Reformers lamented the challenges of directing public attention to this ongoing outrage, especially when respectable women were not supposed to talk about sex. In 1895, Willard forged an unlikely alliance with the “freethinking” (atheist or agnostic) feminist Helen Hamilton Gardener, who made raising the age of consent her focus in the 1890s. Though hardly anyone—least of all Willard—knew it, Gardener herself was a “fallen woman” who had moved and changed her name when she was 23 after Ohio newspapers publicized her affair with a married man. Feeling constrained by nonfiction and the Comstock Laws (which prohibited the publication or transmission of any “obscene” material), Gardener turned to fiction to dramatize the dire consequences of sexual assault and spur a complacent public to action. After the publication of her two novels, Is This Your Son, My Lord? (1890) and Pray You Sir, Whose Daughter? (1892), Gardener became known as “The Harriet Beecher Stowe of Fallen Women.”
What Raising the Age of Sexual Consent Taught Women About the Vote | Smithsonian Magazine
The age of consent was clearly designed for population control before birth control was possible to do the job. This idea that women shouldn't have sex until they are 18 is nonsense. I'm not promoting pedophilia or intergenerational sex but women are able to reproduce at 13. That's how they're created. To start being mothers at 13.
If you read books on primitive tribes studied 75-100 years ago, they didn't wait until the woman is 18 to allow sex. It's laughable. There is no time to waste repopulating the tribe by saying the woman isn't ready until 18. As soon as the woman is ready to reproduce they started having sex to do so. This consent shit is a fictional construct created to make sure men and women don't get together until they're almost in their 20s. Putting off the possibility of motherhood.

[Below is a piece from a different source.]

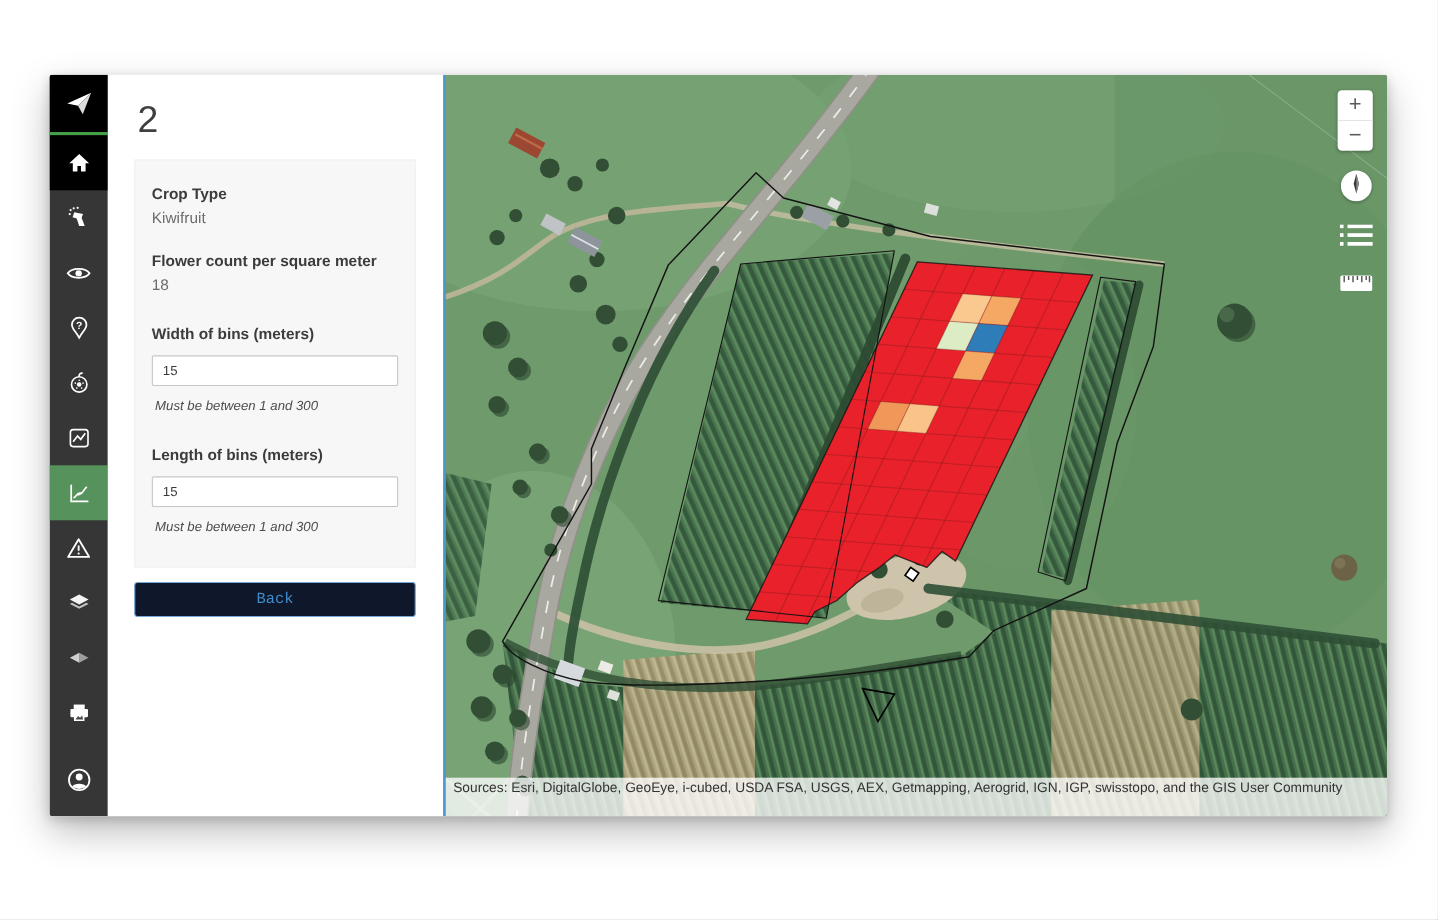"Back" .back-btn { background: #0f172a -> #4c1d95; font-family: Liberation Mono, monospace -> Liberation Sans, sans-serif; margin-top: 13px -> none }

It controls people to stay in a mindset to have kids in your thirties or later. Keep putting it off even though most women are ready to go at 13. This article highlights these agenda driven movements started to set up a Hegelian Dialect of why the age of consent should be raised. The story of how since there was an alleged plague of women getting raped, STDs, etc. Put the fear out there so people accept we must make sure women can't have sex early and reproduce. Of course the more effective birth control pills, condoms and other birth control measures came along 70 years later so consent took a back seat to the pharmaceutical industry with controlling the population. Still the Smithsonian tries to tie the American Women's right to vote (1920) to the age of consent movement. Like women were being held back with no proper age of consent and also like voting or government matters anyways. It's all bullshit. Just cons on top of cons.